James Smith standing for Something New for Horsham says:
“Torture, as a breach of fundamental human rights, is incompatible with a civilised society. We cannot condone torture, or support countries that we know to use it. However, we don't always live up to this; for instance, our shocking involvement in the US extraordinary rendition program that intentionally delivered suspected terrorists to countries that would use torture.
We need to take a firm stance on torture, domestically and internationally. We should not be delivering aid to governments that use it, and the FCO should certainly work to reduce torture across the world wherever it can.
I am firmly on the side of the Human Rights Act, and the European Court of Human Rights.
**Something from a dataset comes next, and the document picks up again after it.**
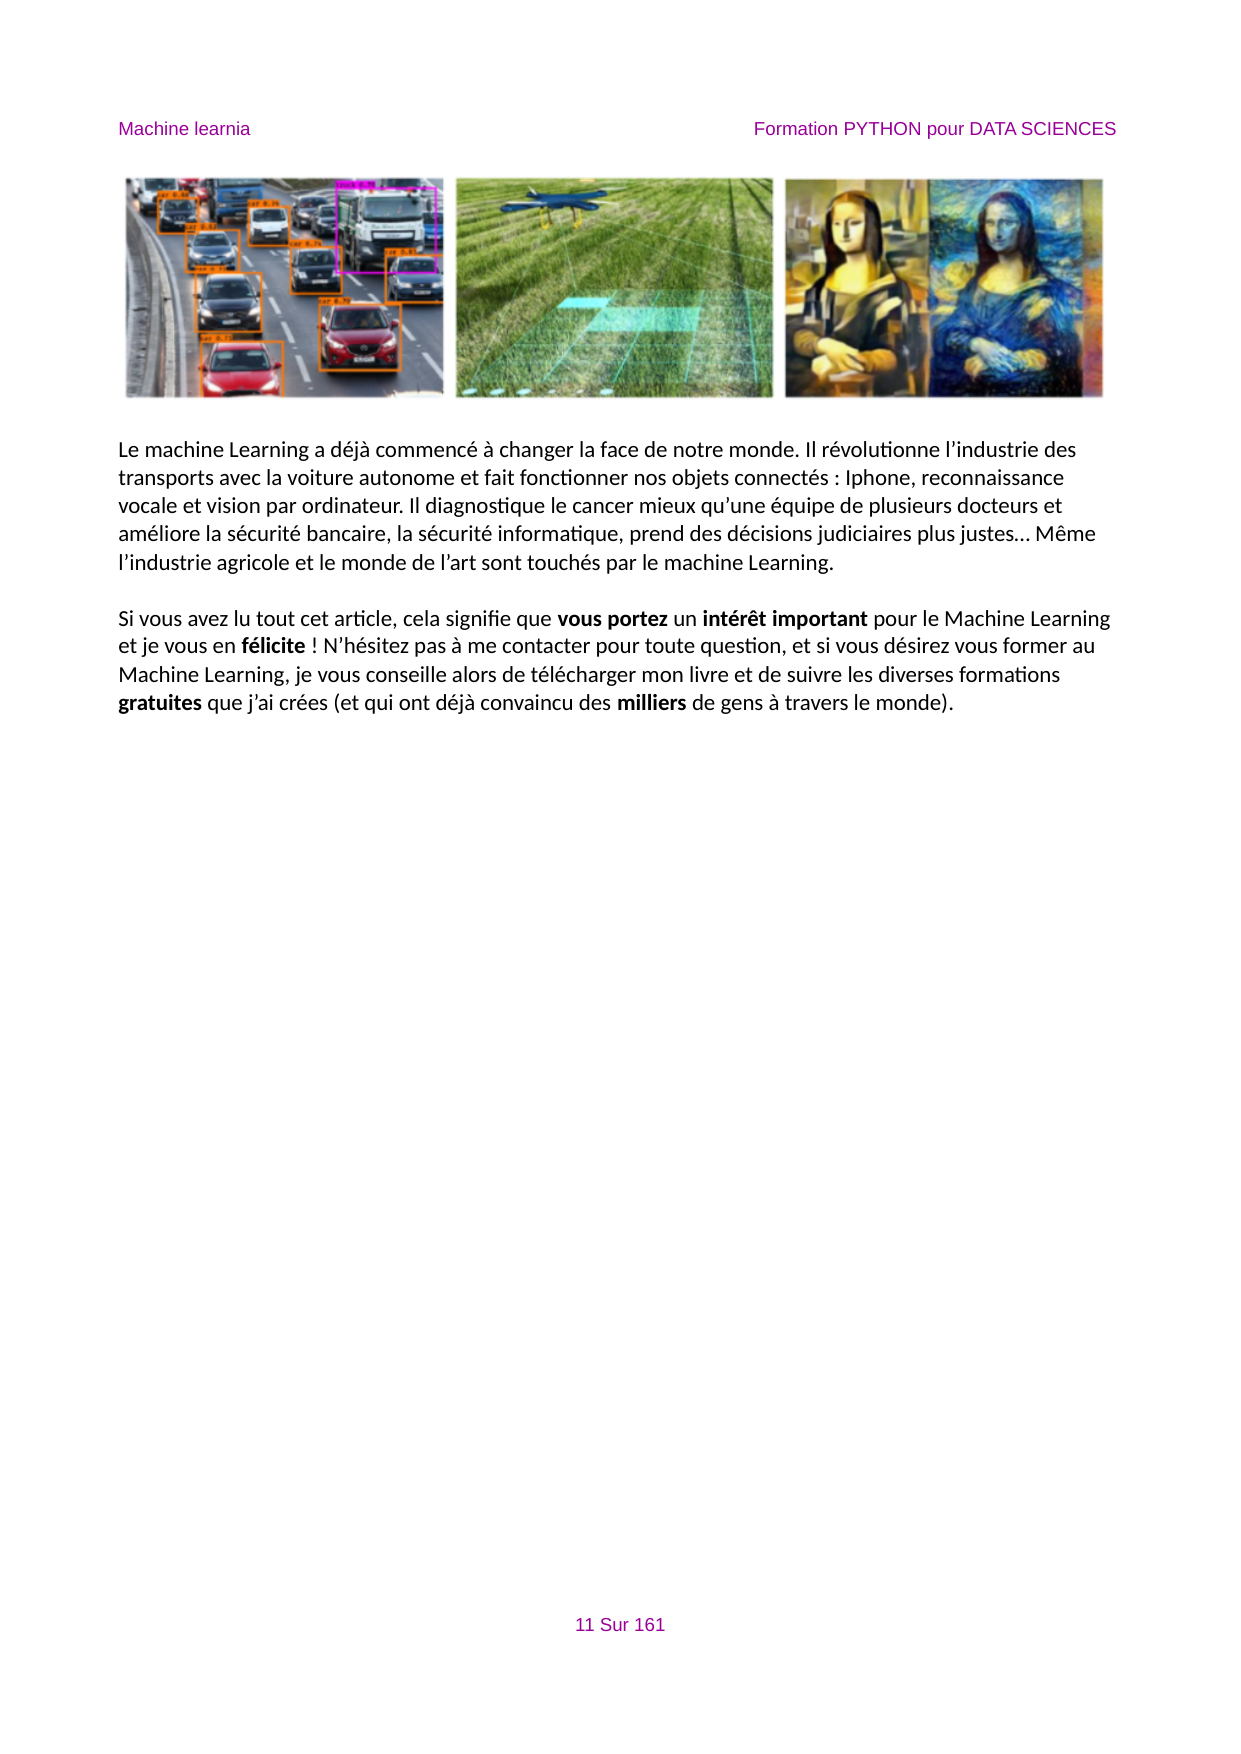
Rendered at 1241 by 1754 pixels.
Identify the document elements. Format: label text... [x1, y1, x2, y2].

text Si vous avez lu tout cet article, cela signifie que vous portez un intérêt important pour le Machine Learning et je vous en félicite ! N’hésitez pas à me contacter pour toute question, et si vous désirez vous former au Machine Learning, je vous conseille alors de télécharger mon livre et de suivre les diverses formations gratuites que j’ai crées (et qui ont déjà convaincu des milliers de gens à travers le monde). [118, 604, 1122, 716]
picture [118, 169, 1122, 408]
text Le machine Learning a déjà commencé à changer la face de notre monde. Il révolutionne l’industrie des transports avec la voiture autonome et fait fonctionner nos objets connectés : Iphone, reconnaissance vocale et vision par ordinateur. Il diagnostique le cancer mieux qu’une équipe de plusieurs docteurs et améliore la sécurité bancaire, la sécurité informatique, prend des décisions judiciaires plus justes… Même l’industrie agricole et le monde de l’art sont touchés par le machine Learning. [118, 436, 1122, 576]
I would like to see a written UK constitution that explicitly includes those rights into the very core of our law and of our society. I reject the idea that the HRA and ECHR are somehow stealing our sovereignty and acting as a criminals' charter. The true test of any law is how you apply it when it helps someone you don't like. The same is true of democracy.
The international statements and agreements on human rights are some of the highest points of our civilisation, and we must do everything we can to defend them and not slip backwards away from the light.”
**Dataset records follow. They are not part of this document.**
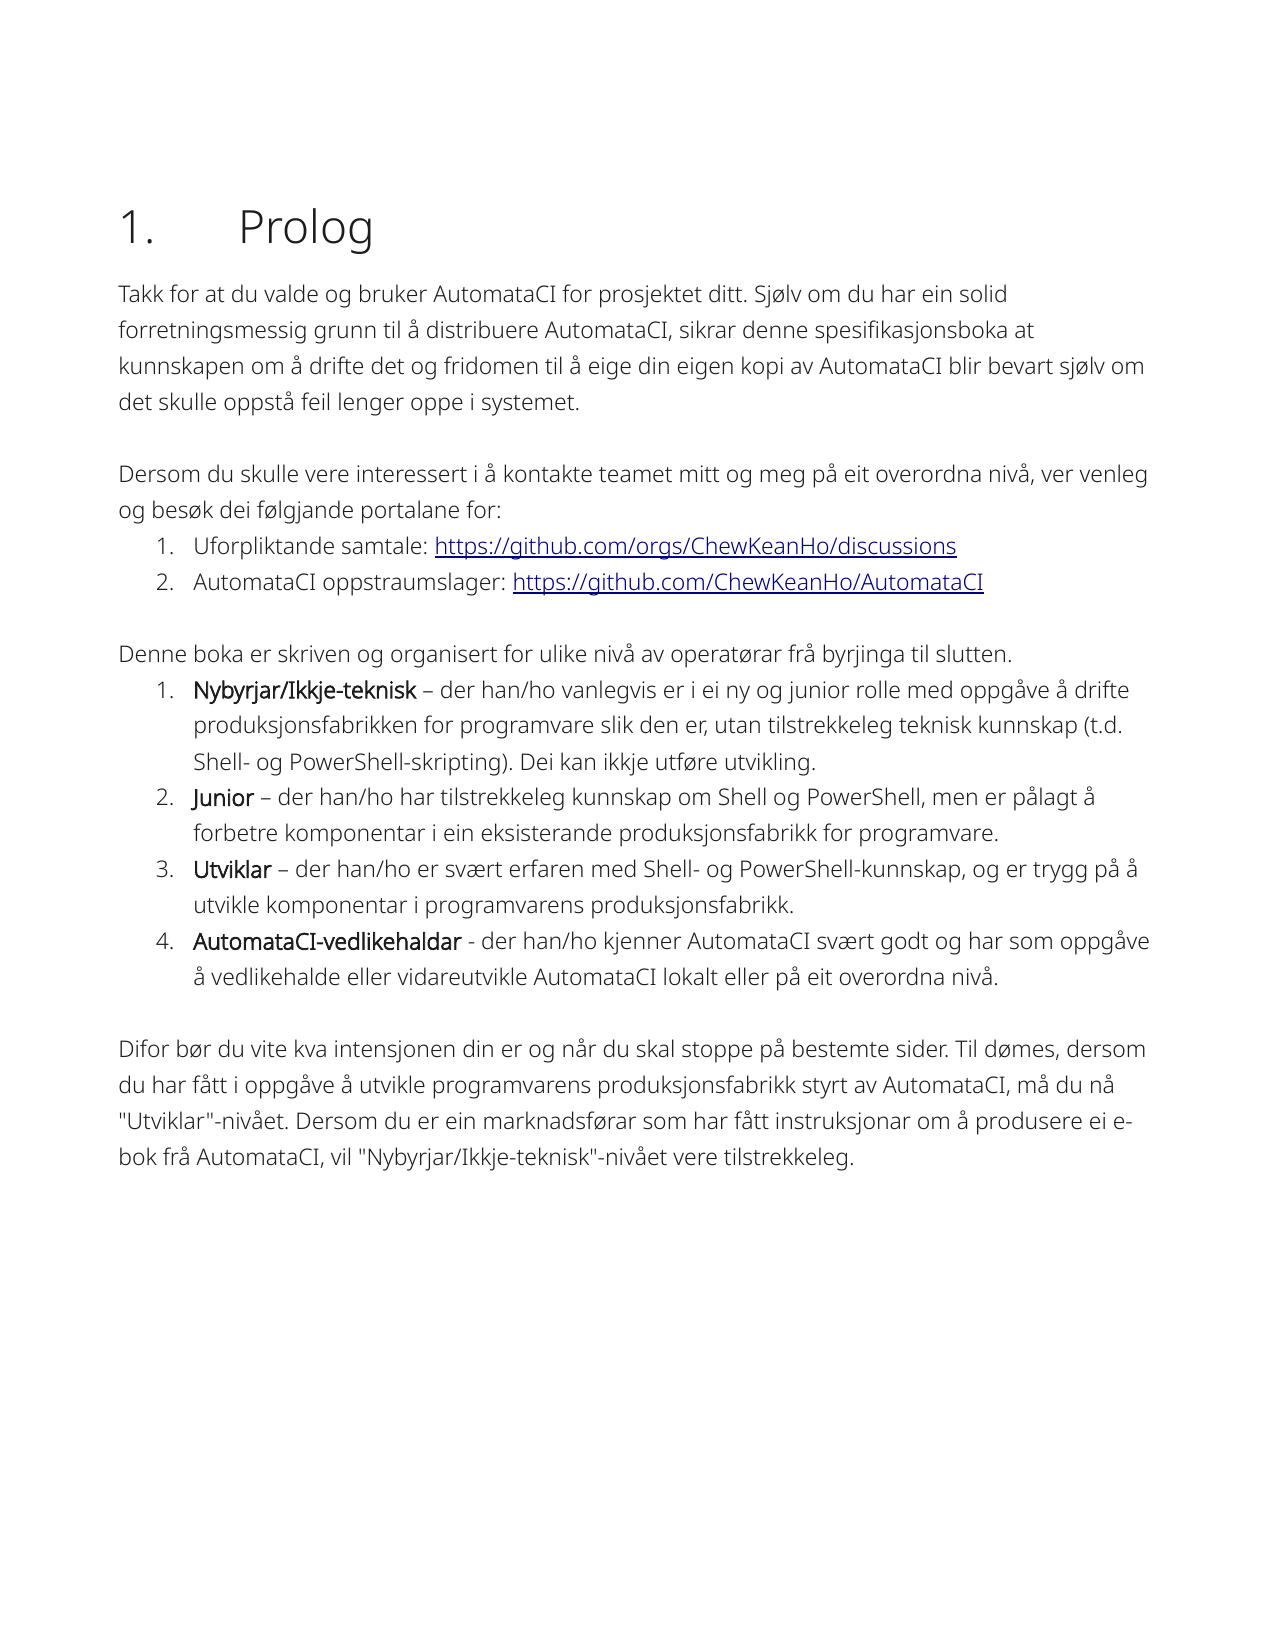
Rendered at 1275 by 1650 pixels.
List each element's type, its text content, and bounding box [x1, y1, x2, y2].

list AutomataCI-vedlikehaldar - der han/ho kjenner AutomataCI svært godt og har som oppgåve å vedlikehalde eller vidareutvikle AutomataCI lokalt eller på eit overordna nivå. [156, 925, 1157, 992]
text Dersom du skulle vere interessert i å kontakte teamet mitt og meg på eit overordna nivå, ver venleg og besøk dei følgjande portalane for: [118, 458, 1157, 525]
text Denne boka er skriven og organisert for ulike nivå av operatørar frå byrjinga til slutten. [118, 638, 1157, 669]
list AutomataCI oppstraumslager: https://github.com/ChewKeanHo/AutomataCI [156, 566, 1157, 597]
list Junior – der han/ho har tilstrekkeleg kunnskap om Shell og PowerShell, men er pålagt å forbetre komponentar i ein eksisterande produksjonsfabrikk for programvare. [156, 781, 1157, 848]
text Takk for at du valde og bruker AutomataCI for prosjektet ditt. Sjølv om du har ein solid forretningsmessig grunn til å distribuere AutomataCI, sikrar denne spesifikasjonsboka at kunnskapen om å drifte det og fridomen til å eige din eigen kopi av AutomataCI blir bevart sjølv om det skulle oppstå feil lenger oppe i systemet. [118, 278, 1157, 417]
list Utviklar – der han/ho er svært erfaren med Shell- og PowerShell-kunnskap, og er trygg på å utvikle komponentar i programvarens produksjonsfabrikk. [156, 853, 1157, 920]
list Uforpliktande samtale: https://github.com/orgs/ChewKeanHo/discussions [156, 530, 1157, 561]
text Difor bør du vite kva intensjonen din er og når du skal stoppe på bestemte sider. Til dømes, dersom du har fått i oppgåve å utvikle programvarens produksjonsfabrikk styrt av AutomataCI, må du nå "Utviklar"-nivået. Dersom du er ein marknadsførar som har fått instruksjonar om å produsere ei e-bok frå AutomataCI, vil "Nybyrjar/Ikkje-teknisk"-nivået vere tilstrekkeleg. [118, 1033, 1157, 1172]
list Nybyrjar/Ikkje-teknisk – der han/ho vanlegvis er i ei ny og junior rolle med oppgåve å drifte produksjonsfabrikken for programvare slik den er, utan tilstrekkeleg teknisk kunnskap (t.d. Shell- og PowerShell-skripting). Dei kan ikkje utføre utvikling. [156, 673, 1157, 777]
subtitle Prolog [118, 194, 1157, 257]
Jeremy Quin , Conservative parliamentary candidate for Horsham replies:
“Human Rights will I am certain continue to be a major issue in coming years as the impact of a whole series of issues are felt: we are already seeing some of the consequences of these in the horrific scenes in the Mediterranean.  
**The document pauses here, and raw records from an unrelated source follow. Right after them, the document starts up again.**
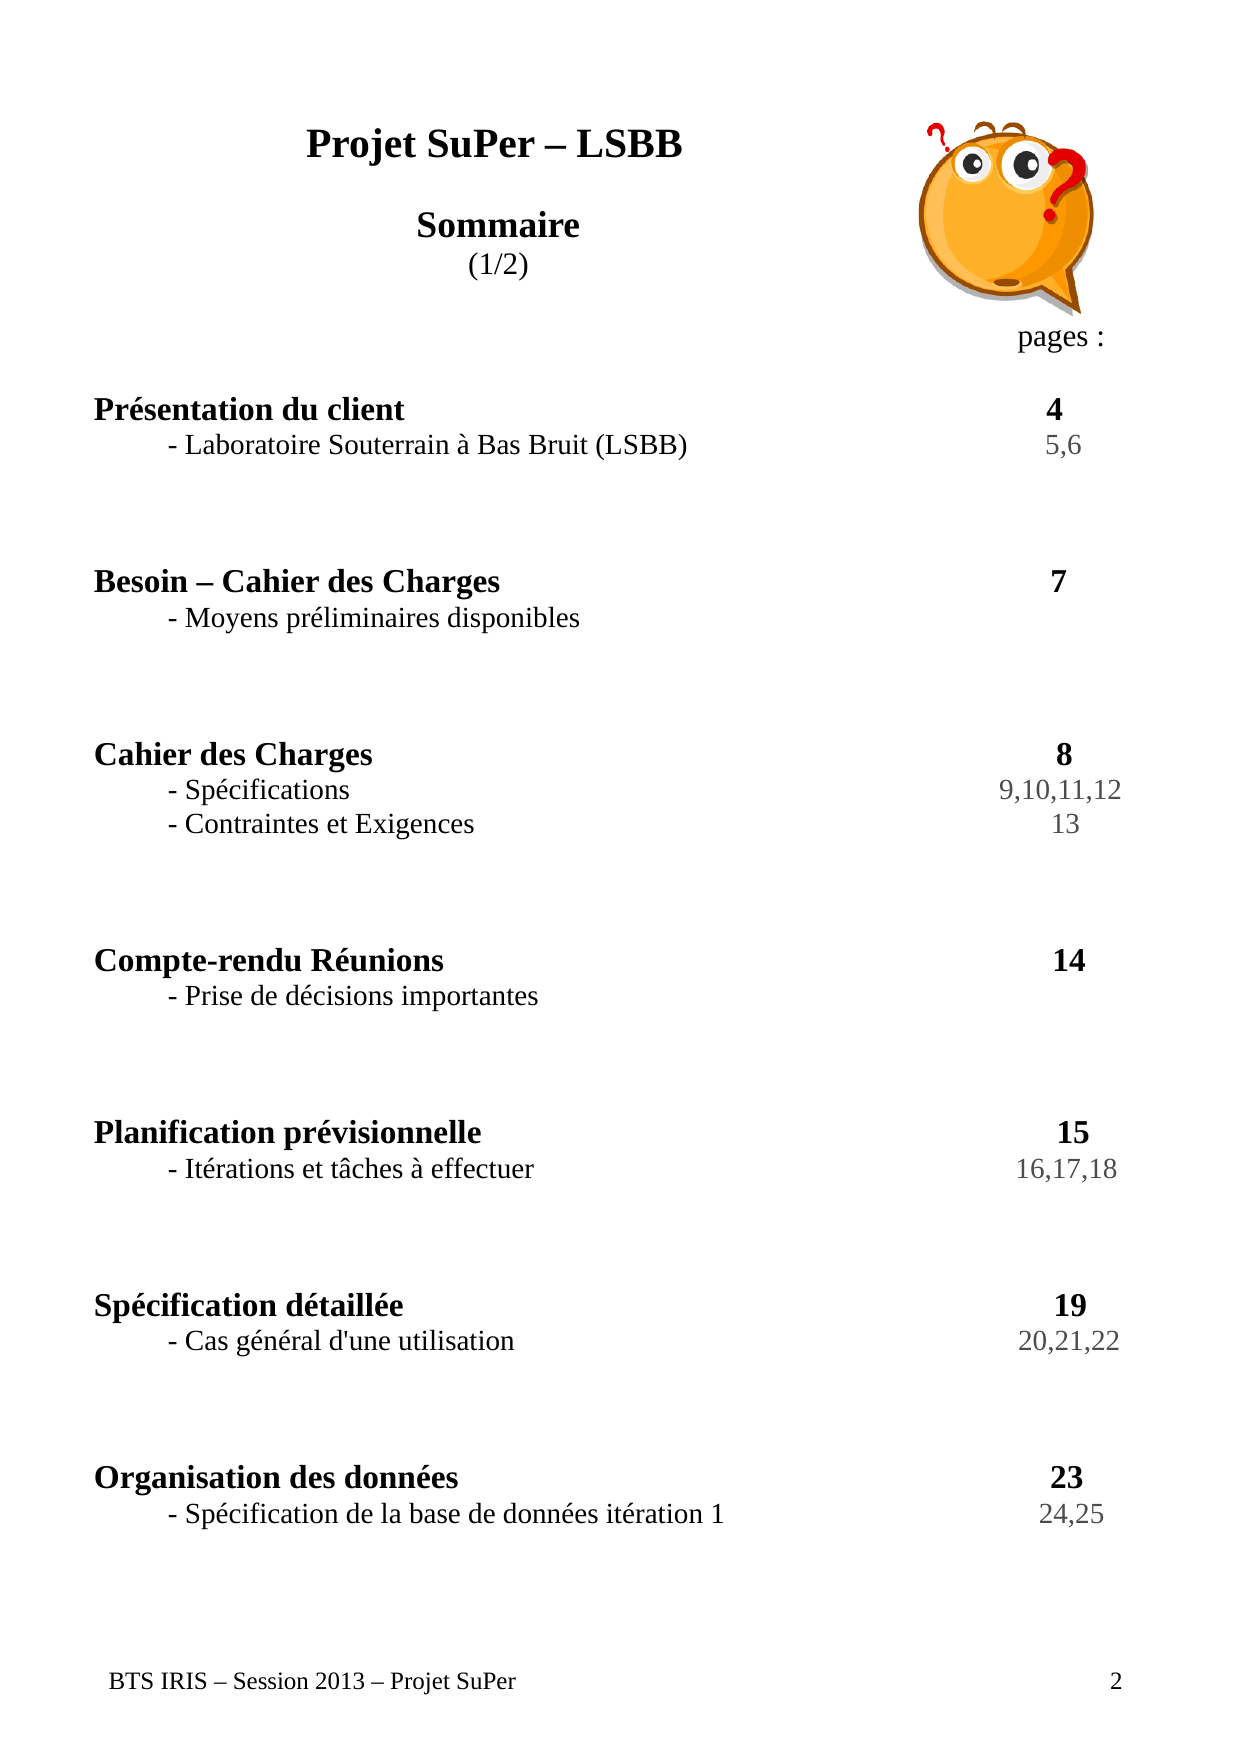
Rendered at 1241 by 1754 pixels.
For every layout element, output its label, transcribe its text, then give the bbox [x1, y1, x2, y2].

text - Prise de décisions importantes [94, 978, 1122, 1012]
text pages : [94, 317, 1122, 353]
text - Itérations et tâches à effectuer 16,17,18 [94, 1151, 1122, 1184]
text - Moyens préliminaires disponibles [94, 600, 1122, 633]
text Organisation des données 23 [94, 1457, 1122, 1496]
text - Spécifications 9,10,11,12 [94, 772, 1122, 806]
text - Contraintes et Exigences 13 [94, 806, 1122, 839]
text (1/2) [94, 245, 902, 281]
text Besoin – Cahier des Charges 7 [94, 561, 1122, 600]
text [1099, 202, 1122, 245]
text [1099, 245, 1122, 281]
text Cahier des Charges 8 [94, 734, 1122, 772]
text Présentation du client 4 [94, 389, 1122, 427]
text - Cas général d'une utilisation 20,21,22 [94, 1323, 1122, 1357]
text - Laboratoire Souterrain à Bas Bruit (LSBB) 5,6 [94, 427, 1122, 461]
text Planification prévisionnelle 15 [94, 1112, 1122, 1151]
text Projet SuPer – LSBB [94, 118, 1122, 166]
text Spécification détaillée 19 [94, 1285, 1122, 1323]
text Sommaire [94, 202, 902, 245]
picture [902, 119, 1099, 317]
text Compte-rendu Réunions 14 [94, 940, 1122, 978]
text - Spécification de la base de données itération 1 24,25 [94, 1496, 1122, 1529]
In my view fundamental human rights are a hallmark of a democratic society.
The Conservative Party is clear that torture and other forms of human rights abuse are wrong and that’s why we are working with other countries and organisations to prevent torture by funding projects to make criminal justice systems fairer. We are also working to improve the human rights of women and girls around the world by tackling issues such as sexual violence in war and Female Genital Mutilation.

The UK government supports human rights, democracy and good governance around the world to increase Britain’s security, to protect British citizens overseas, and to secure political freedom globally. There is, as you know, discussion around the UK's Human Rights Act and how it is implemented.  I do believe British Courts continue to have a strong record, established over many years, on protecting Human Rights and I am convinced that this would in no way be adversely impacted were an alternative Act, as has been mooted, be put in its place.”

Roger Arthur UKIP parliamentary candidate sent us this reply
“I oppose the use of torture and will continue to do so.
I support the concept of a British Bill of Rights, in which our own Courts rule supreme.
Hopefully this is clear, but please let me know if you need any further information.”

Labour parliamentary candidate Martyn Davis writes:
“I fully support the Human Rights Act. I cannot understand why anyone would not. In addition I support the Robben Island Guidelines, not just within the African Continent, but worldwide. I would fully support the prevention of torture as being a priority for the foreign and commonwealth Office.
I am happy to come and speak with your group if you would wish me to.”